A former student called me to ask if I remembered another classmate nicknamed “Coffee.” Of course I remembered the 1/500 treasure: A delightful girl with a fervor for learning, who had been a second year English major in the school where I taught. I try to remember most of my students, but Coffee was easy: She often emailed me with serious questions about cultural issues and after several meetings, at her request, we changed her English name to one, at the time, we thought better suited a Business English major. I later felt I was wrong and, unlike other students and associates that I address by their Chinese, I have never called Coffee by the new name I foisted on her.
And I remembered that pretty young Coffee came from a poor rural family and had an older brother and sister. It was this knowledge that especially dismayed me when I was told that she had been diagnosed with bone cancer. I knew instantly that not only would she suffer ostracism associated with being handicapped in China–It it is an enormous social burden that she would not be able to afford to lighten–but the costs would prevent treatment that could help minimize her disability in this difference-vigilant culture. Her father, aware of the same, took more than half a day to accede to the surgeons requests for a consent form to remove Coffee’s leg. He thought it might be better to let Coffee die rather than face shunning for a disability.
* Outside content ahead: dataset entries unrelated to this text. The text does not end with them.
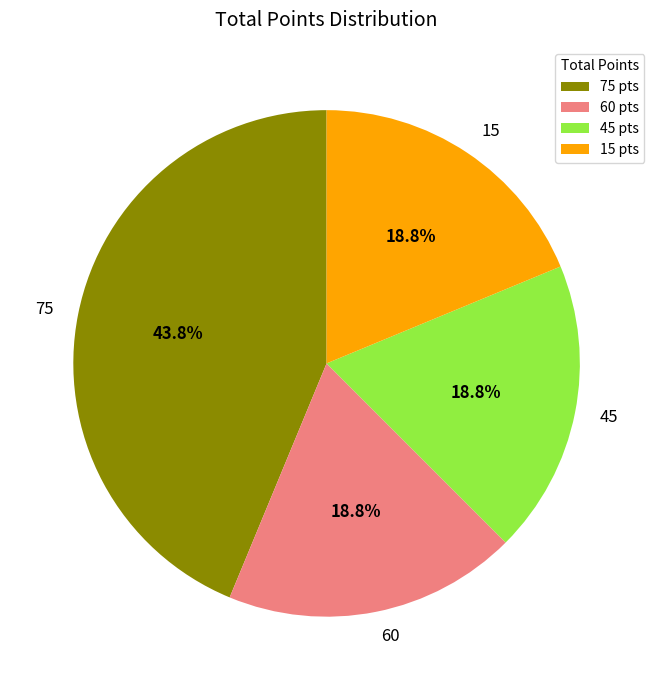

Approximately how many times larger is the value at 15 compared to 75?

0.4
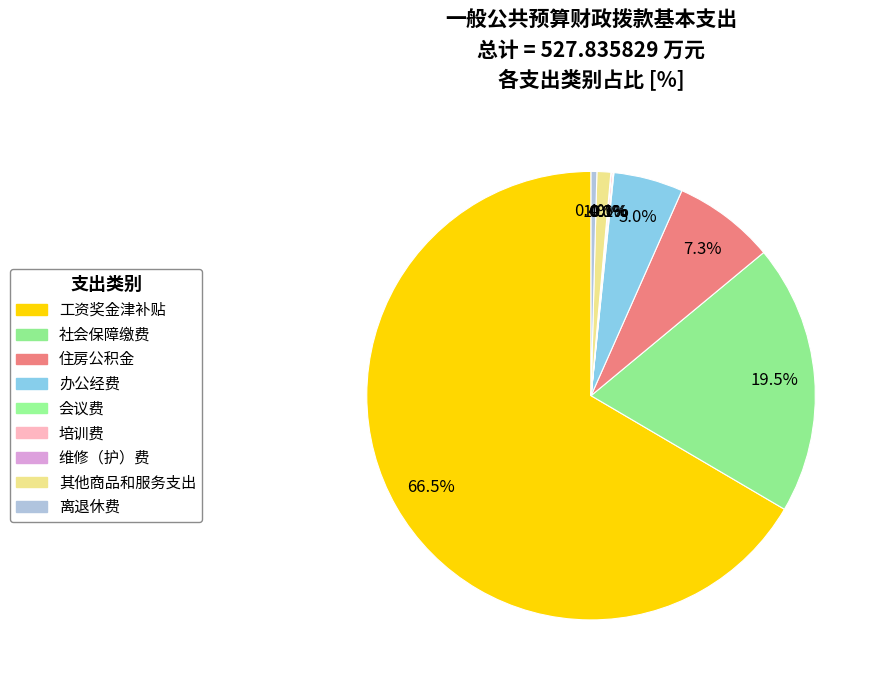

To the nearest percent, what is the difference between the largest and smallest slice percentages?

67%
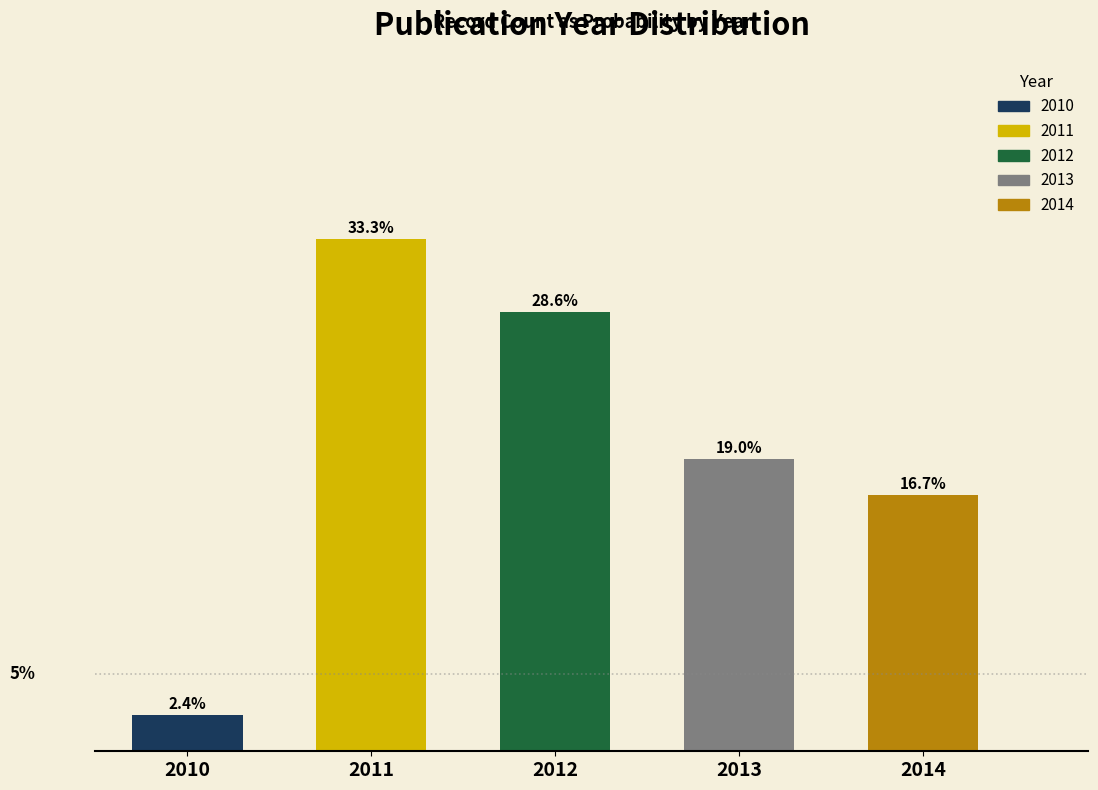

List the labels in order of value, smallest first.

2010, 2014, 2013, 2012, 2011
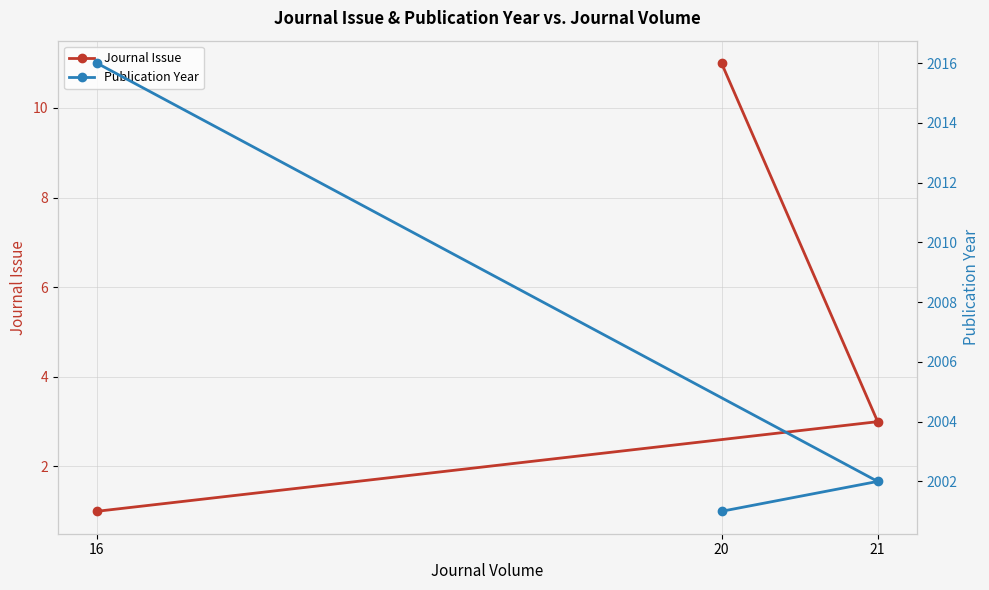

Which series changed the most between 21 and 16?

Publication Year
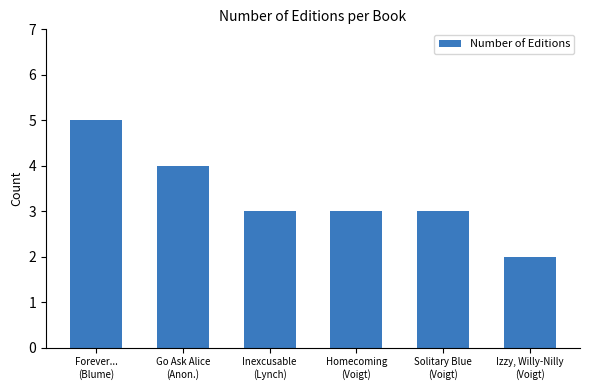

What is the maximum value shown in the chart?

5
It takes no special education to know there is shame and hardship ahead for his daughter and family. Please don’t judge him harshly. He loves his daughter and has already invested his life’s savings to see her through three years of college. He is back at home while Coffee’s mother must pay a daily fee to maintain all an day and night vigil at the hospital. They live two hours and many, many years away from China’s third largest metropolis.
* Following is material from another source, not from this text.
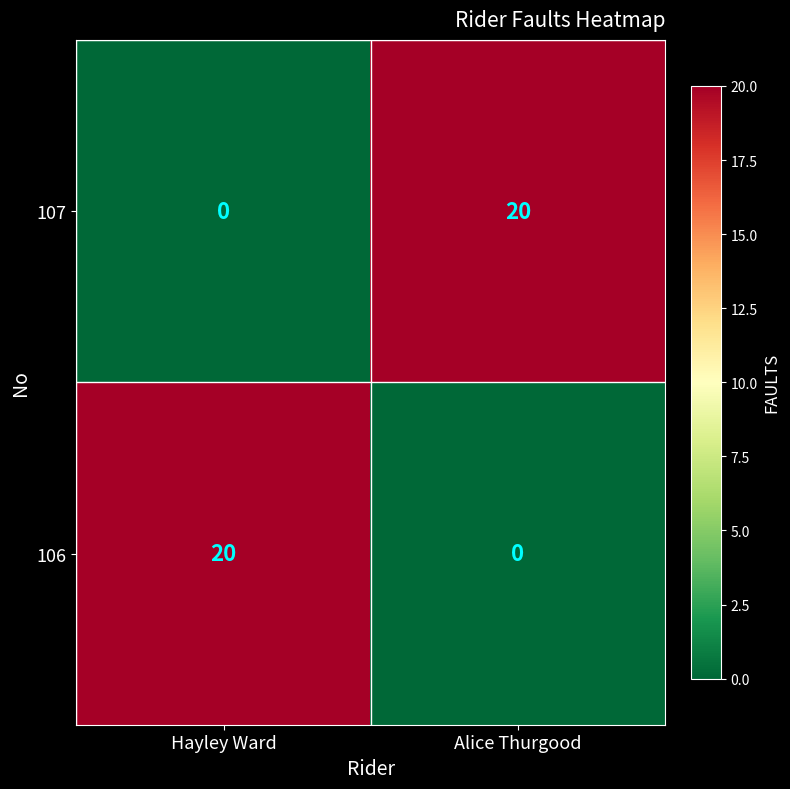

Is the value of 106 at Hayley Ward greater than the value of 107 at Hayley Ward?

Yes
The hospital was without air conditioning and in desperate need of paint and renovation, but I knew that even this questionable house of healing was more than she could afford. I met her mother, a woman who has obviously labored hundreds of long days under the sun, and immediately knew that finances were going to the biggest single factor in Coffee’s treatment and recovery. And worse yet, the hospital’s worn facade was a metaphor for the growing disparity between rich and poor in China that has enmeshed Coffee and her family–and just at a time when they had hoped to improve their station in life through school. The rich are living, and living well, while the poor are dying for want of health care. Coffee was smiling and genuinely optimistic during our meeting. She could already navigate, on crutches, the area from her bed to the common television alcove down the bleak corridor. Her leg was removed only two weeks ago, but Coffee is far ahead of the healing curve. I am told that Coffee attended class up until two days before her scheduled surgery and today she shared, in confident and relaxed English, that she intends to go back to college next semester even if it is during her chemotherapy. I believe her. The school, with no handicapped accessibility, no air conditioning, overcrowded dorms and mind-numbing class schedules, is all she thinks about. She will finish college even if her post-graduate chances for good paying work have been diminished. If I could have bottled one-tenth of one-percent of the courage that issued from her today I could sell it and fund a cure for her disease. But, the best anyone has been able to do so far is take up a collection for her at school: Her classmates, no better off financially, have raised about $600 USD for her care. She is still several thousand short of what she will need for a manageable new leg alone. It is with great sadness that I announce another courageous soul will join the League of Extraordinary Chinese Women. I gave that title to a group of women who met during chemotherapy and have intuitively done health and healing in the face of HER2 breast cancer with bravery and even laughter: they watch sunrise together, meet for tea and inspiration and helped each other through hard times with meager resources, but hopeful hearts.